Revisiting YouTube's Data API for Content Owners

[ youtube  python  etl  wwe  ]

Let’s face it: my first post on the Data API is just brain spew and chicken scratch!
It’s certaintly been a helpful reference for me as I’ve further played with the Reporting and Data APIs – but it’s time for an update!

In this short post, you will see how to paginate with the Data API and how to use the Data API on behalf of a content owner.

Specifying that you are acting on behalf of a content owner for the Data API is different than how it is done using the Reporting API. It took me some finagling to figure out. For one, I needed to use a different scope than I did in the previous post… The SSL scope. Secondly, the Data API demands you set two parameters to act on behalf of a content owner, not one. In addition to providing the content owner ID to the onBehalfOfContentOwner parameter, you must also set the managedByMe parameter to True.

The additional parameter seems a little silly: if you do not set it to True, shit will not work. Just imagine that type of additional security at the bank:

  • Guard: “Ok, we’ve authenticated you and that account number is in our system. Says here you’re authorized to take money out of this accoutn…but I’m just not buying it. I need your word! Tell me: are you really authorized to take money from it?”
  • Me: “Umm, so – wait… You can confirm that I’m authorized to take money out, but won’t unless I verbally confirm it?”
  • Guard: “Yes, I want to hear it straight from your mouth.”
  • Me: “I mean, I could just lie, couldn’t I? Isn’t that why we went through all that ID checking and verification?”
  • Guard: “Don’t sass me, boy! Yes or no?”
  • Me: “Uh, yes. Yes, I am.”
  • Guard: “Good enough for me. Here’s the key to the kingdom.”

The interactive tool that YouTube provides was helpful (it’s how I realized I needed to change the scope). I recommend checking it out:

  • https://developers.google.com/youtube/v3/docs/channels/list#try-it

Standard Operating Procedure: Connect to the Data API!

# Load tools from Google Client API, etc
from oauth2client.client import flow_from_clientsecrets
from oauth2client.tools import run_flow
from oauth2client.file import Storage
from apiclient.discovery import build
import httplib2

#---------------------------------------------------------------
#-----------    BUILD THE DATA API CONNECTION    ---------------
#---------------------------------------------------------------
# Data API Specs
DATA_SCOPE = "https://www.googleapis.com/auth/youtube.force-ssl"
DATA_SERVICE = "youtube"
DATA_VERSION = "v3"

# Secrets and Credentials
CLIENT_SECRETS_FILE = "client_secrets.json" 
DATA_CREDENTIALS_FILE = 'data-oauth2.json'

# Authentication and Authorization
flow = flow_from_clientsecrets(CLIENT_SECRETS_FILE, scope=DATA_SCOPE,
    message="WARNING: Please configure OAuth 2.0")
data_storage = Storage(DATA_CREDENTIALS_FILE)
data_credentials = data_storage.get()    # Returns None if the file doesn't exist
if data_credentials is None or data_credentials.invalid:
  data_credentials = run_flow(flow, data_storage)

# Connect to Data API
dapi = build(DATA_SERVICE, DATA_VERSION, http=data_credentials.authorize(httplib2.Http()))

Act as a Content Owner

As a content owner you don’t just list your one measly channel, you list all your channels like a boss!

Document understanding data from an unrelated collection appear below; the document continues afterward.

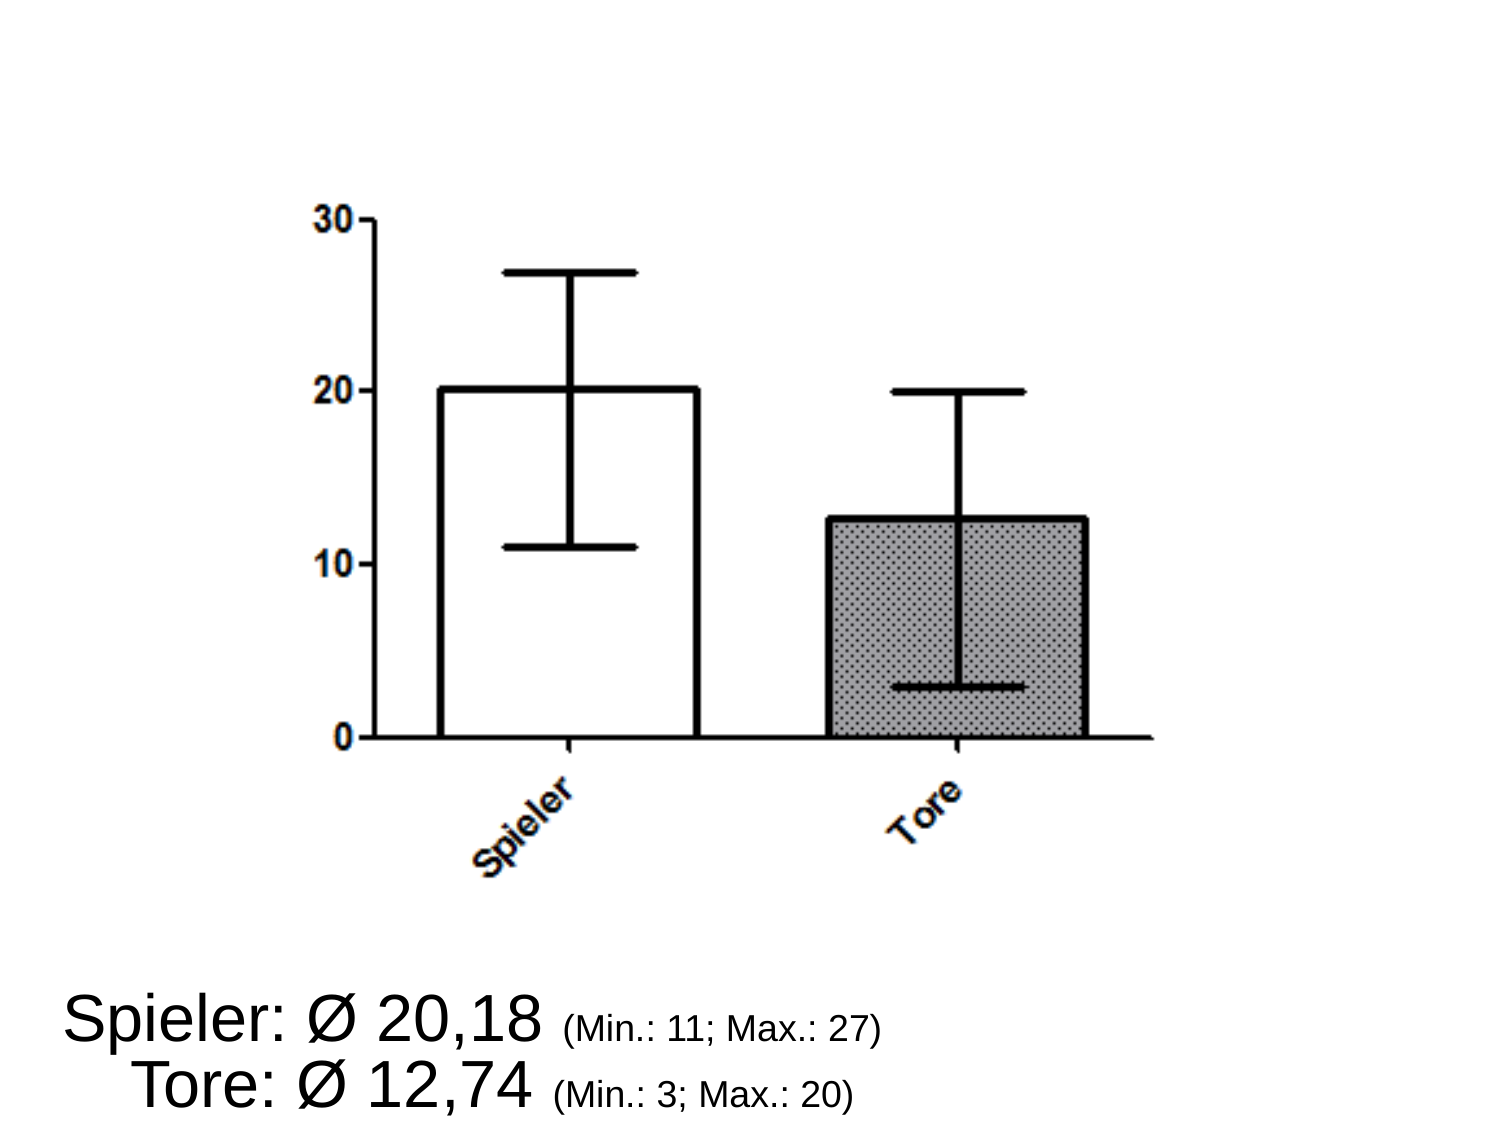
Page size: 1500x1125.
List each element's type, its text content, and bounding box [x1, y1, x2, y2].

picture [229, 148, 1156, 918]
text_box Spieler: Ø 20,18 (Min.: 11; Max.: 27) [47, 967, 898, 1063]
text_box Tore: Ø 12,74 (Min.: 3; Max.: 20) [115, 1033, 870, 1125]
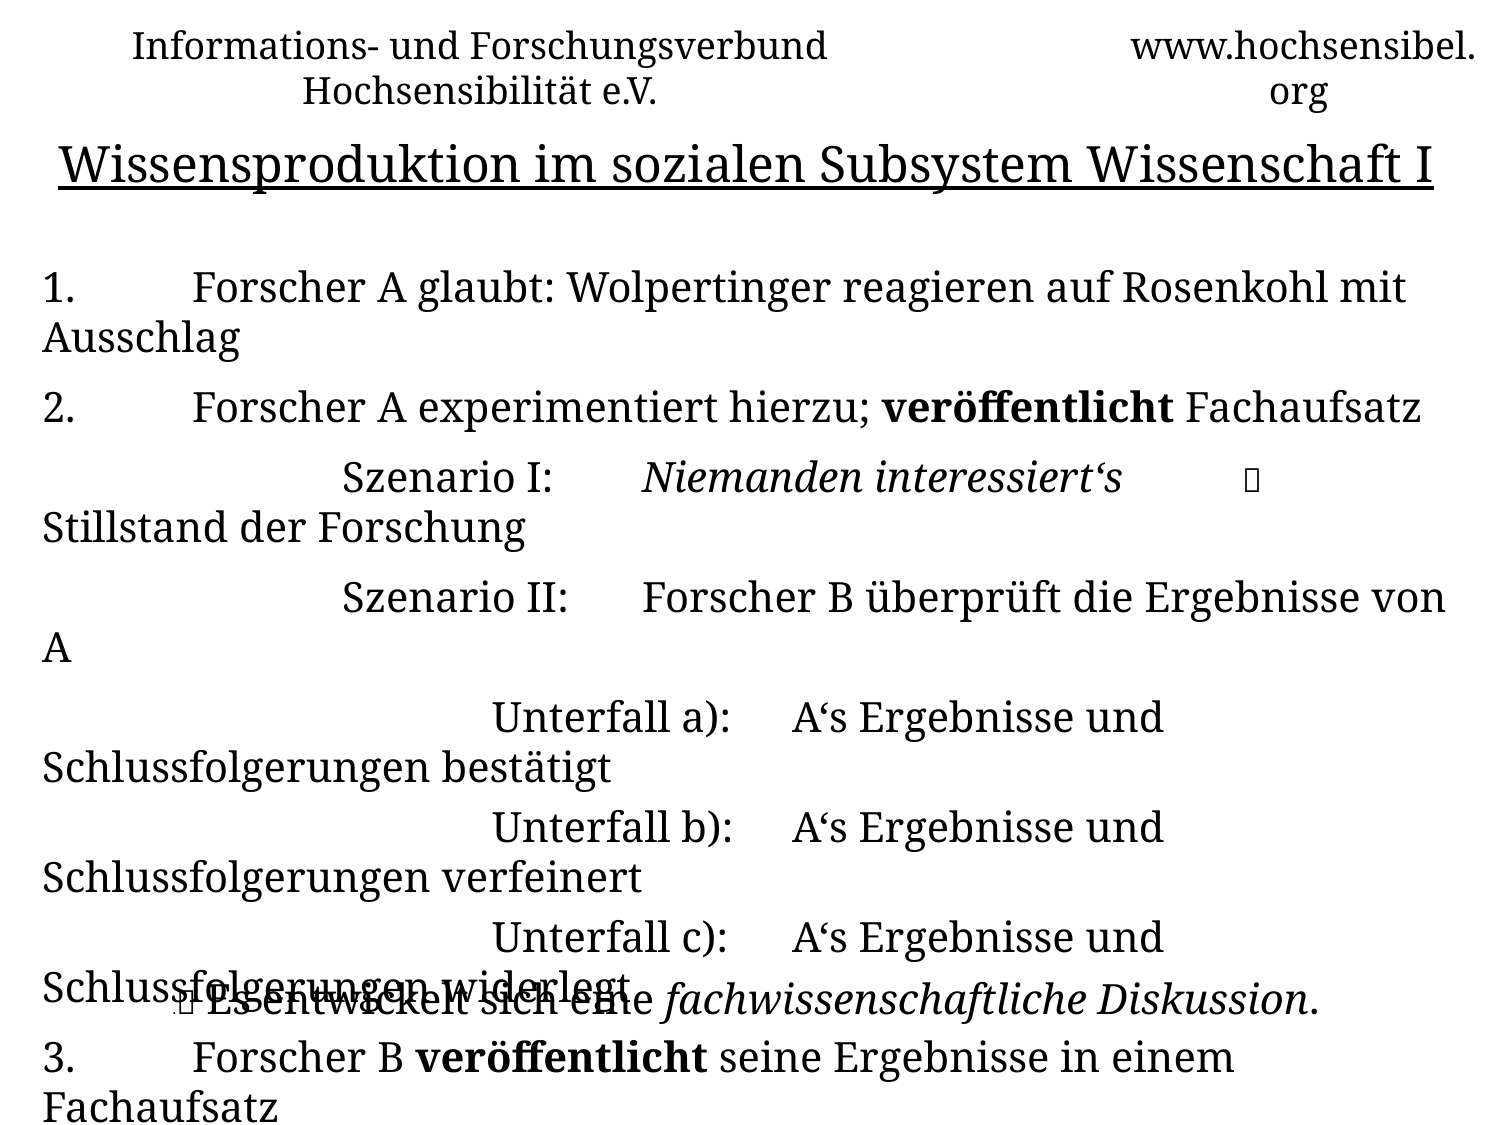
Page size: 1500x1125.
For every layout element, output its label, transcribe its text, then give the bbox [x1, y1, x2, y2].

text_box Wissensproduktion im sozialen Subsystem Wissenschaft I [27, 125, 1466, 200]
text_box Informations- und Forschungsverbund Hochsensibilität e.V. [0, 14, 961, 120]
title 1. Forscher A glaubt: Wolpertinger reagieren auf Rosenkohl mit Ausschlag 2. Forscher A experimentiert hierzu; veröffentlicht Fachaufsatz Szenario I: Niemanden interessiert‘s  Stillstand der Forschung Szenario II: Forscher B überprüft die Ergebnisse von A Unterfall a): A‘s Ergebnisse und Schlussfolgerungen bestätigt Unterfall b): A‘s Ergebnisse und Schlussfolgerungen verfeinert Unterfall c): A‘s Ergebnisse und Schlussfolgerungen widerlegt 3. Forscher B veröffentlicht seine Ergebnisse in einem Fachaufsatz Szenario I und II: analog zu oben 4. Forscher A und/oder andere Forscher veröffentlichen Fachaufsätze [27, 1031, 1466, 1125]
title 1. Forscher A glaubt: Wolpertinger reagieren auf Rosenkohl mit Ausschlag 2. Forscher A experimentiert hierzu; veröffentlicht Fachaufsatz Szenario I: Niemanden interessiert‘s  Stillstand der Forschung Szenario II: Forscher B überprüft die Ergebnisse von A Unterfall a): A‘s Ergebnisse und Schlussfolgerungen bestätigt Unterfall b): A‘s Ergebnisse und Schlussfolgerungen verfeinert Unterfall c): A‘s Ergebnisse und Schlussfolgerungen widerlegt 3. Forscher B veröffentlicht seine Ergebnisse in einem Fachaufsatz Szenario I und II: analog zu oben 4. Forscher A und/oder andere Forscher veröffentlichen Fachaufsätze [27, 233, 1466, 965]
text_box www.hochsensibel.org [1107, 14, 1500, 120]
text_box . Es entwickelt sich eine fachwissenschaftliche Diskussion. [27, 965, 1466, 1031]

contentOwnerId = 'str1NG0fl3tTErS2ndnUMB3rz'
dapi.channels().list(part='snippet,contentDetails,statistics',                                                                  
            managedByMe=True,                             
            onBehalfOfContentOwner=contentOwnerId).execute()

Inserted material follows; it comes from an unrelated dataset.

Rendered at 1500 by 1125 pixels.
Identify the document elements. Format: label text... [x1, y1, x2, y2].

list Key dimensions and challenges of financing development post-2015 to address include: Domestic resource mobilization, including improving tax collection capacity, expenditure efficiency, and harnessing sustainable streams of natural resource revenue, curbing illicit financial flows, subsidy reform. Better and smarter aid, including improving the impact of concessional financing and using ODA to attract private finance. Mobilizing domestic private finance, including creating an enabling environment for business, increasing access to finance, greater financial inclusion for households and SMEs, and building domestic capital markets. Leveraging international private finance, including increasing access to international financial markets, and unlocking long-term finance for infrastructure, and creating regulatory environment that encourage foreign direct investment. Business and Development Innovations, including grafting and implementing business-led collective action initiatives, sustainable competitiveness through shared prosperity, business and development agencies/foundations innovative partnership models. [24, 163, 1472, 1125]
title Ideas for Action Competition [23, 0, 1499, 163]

If you are managing a lot of channels, this will not bring you back all the data: you must paginate! Pagination basically works like this with the Data API:

contentOwnerId = 'str1NG0fl3tTErS2ndnUMB3rz'

# 1. Make 1st Request
request1 = dapi.channels().list(part='snippet,contentDetails,statistics',                                                                  
            managedByMe=True,                             
            onBehalfOfContentOwner=contentOwnerId)
response1 = request1.execute()

# 2. Use Previous Request and Response to Generate 
#      Next Request and Response
request2 = dapi.channels().list_next(request1, response1)
response2 = request2.execute()

You will actually want to be smart and loop it!

list_of_channels = []
request = dapi.channels().list(part='snippet,contentDetails,statistics',                                                                  
            managedByMe=True,                             
            onBehalfOfContentOwner=contentOwnerId)
response = request.execute()
list_of_channels += response['items']
while request:
  request = dapi.channels().list_next(request,response)
  if request:
    response = request.execute()
    list_of_channels += response['items']
    
# Channel Names and IDs
{item['snippet']['title']: item['id'] for item in list_of_channels}
Written on September 29, 2017